Le Berger de l’Avent, Gunnar Gunnarsson (par Delphine Crahay)
Le Berger de l’Avent, Gunnar Gunnarsson, novembre 2019, 87 pages, 6,95 €
Edition: Zulma
Un cœur simple
C’est une histoire très mince. C’est à peine une histoire. C’est une histoire pourtant, à laquelle rien ne manque – et où rien n’est de trop.
Comme chaque année depuis vingt-sept ans, le premier dimanche de l’Avent, Benedikt se met en route avec Léo, son chien, et Roc, son bélier. Il s’est donné pour mission de ramener les moutons égarés dans les montagnes, ceux qui se sont égaillés lors des rassemblements d’automne, pour les sauver. Lestée de provisions, de vêtements et de matériel, la « trinité » se met en marche, sous un ciel menaçant qui rendra son expédition plus périlleuse que de coutume.
On s’attache tout de suite à Benedikt : c’est un homme humble, d’une bonté foncière, pour qui les choses sont simples – ce qui n’en fait pas un simplet, loin de là. Ces moutons échappés sont des êtres vivants : on ne peut pas les laisser mourir de froid et de faim. Et puisque personne d’autre que lui n’a le courage d’aller les chercher, il faut qu’il s’en charge. Pénétré de cette évidence, sans en tirer la moindre gloire, il risque sa vie pour celle de quelques bêtes, faisant fi de la prudence et des avertissements de ses voisins qui lui offrent sans barguigner leur soutien et leur chaleureuse hospitalité. C’est que l’homme envisage l’adversité avec un fatalisme qu’on prendrait à tort pour de la résignation : il résulte plutôt d’une forme de sagesse qui commande de s’accommoder des aléas de la vie, qui apprend à ne plus rien désirer sinon le peu que l’on possède, et qui lui souffle ce quatrain :
Va doucement, va calmement
Et lentement mais sûrement
Après la nuit, viendra le jour
Après les éclairs, le tonnerre
La simplicité de cet homme porte et illumine le récit, qui repose non seulement sur sa quête mais aussi sur le trio qu’il forme avec Léo et Roc, qu’il considère comme ses compagnons plus que comme des animaux. En quelques traits, Gunnar Gunnarsson les dote d’une personnalité et d’un caractère singuliers qui en font des personnages à part entière : Roc le bien nommé est opiniâtre, fiable et solide ; Léo est allègre, insouciant et affectueux. Sans eux, Benedikt, malgré tout son courage, aurait été bien en peine d’accomplir sa tâche et de faire face à la froide furie des rafales.
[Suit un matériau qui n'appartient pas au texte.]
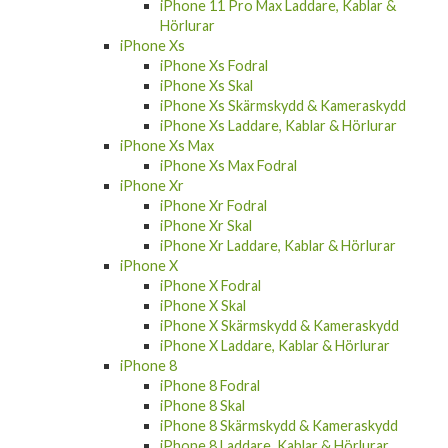
iPhone 11 Pro Max Laddare, Kablar &
Hörlurar
iPhone Xs
iPhone Xs Fodral
iPhone Xs Skal
iPhone Xs Skärmskydd & Kameraskydd
iPhone Xs Laddare, Kablar & Hörlurar
iPhone Xs Max
iPhone Xs Max Fodral
iPhone Xr
iPhone Xr Fodral
iPhone Xr Skal
iPhone Xr Laddare, Kablar & Hörlurar
iPhone X
iPhone X Fodral
iPhone X Skal
iPhone X Skärmskydd & Kameraskydd
iPhone X Laddare, Kablar & Hörlurar
iPhone 8
iPhone 8 Fodral
iPhone 8 Skal
iPhone 8 Skärmskydd & Kameraskydd
iPhone 8 Laddare, Kablar & Hörlurar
Leur équipée, inspirée d’un fait divers et écrite dans les années 1930, est racontée par Gunnar Gunnarsson dans une prose claire et sobre, une écriture qui allie un sens aigu du détail, l’art de l’épure et celui de rythmer une intrigue ténue et resserrée. Ses descriptions, enfin, sont d’une grande force : brèves et denses, évocatrices et imagées, elles donnent vie à « l’infini désert de la neige » et à la tempête, cette « armée de monstres jaillis du plus noir de la nuit » – qui pourrait désigner aussi bien le blizzard que le découragement contre lequel Benedikt doit par moments lutter.
C’est une histoire toute mince, racontée de telle sorte qu’elle éveille, sous des dehors peut-être anodins, des résonnances profondes : c’est la vieille lutte de l’homme contre les éléments ; c’est le récit d’un compagnonnage fécond entre les hommes et les bêtes, au sein d’une communauté solidaire quoiqu’éparse ; c’est le portrait d’un homme au destin médiocre qui est parvenu à accepter tranquillement le cours des choses et marche calmement, lentement mais sûrement – parce qu’il n’y a rien d’autre à faire, rien d’autre qui doive être fait ; parce que c’est sa façon de se hisser à la hauteur de sa tâche ; parce qu’il sait que
Lande pierreuse et vent debout
Donnent pied sûr et bon genou
Celui qui demeure à l’abri
Passe à côté de la vraie vie
Grand écrivain islandais
Inspiré d’un fait réel et d’un autre Benedikt surnommé Bensi de Montagnes. Publié en allemand en 1936, en danois en 1937, enfin en islandais en 1939.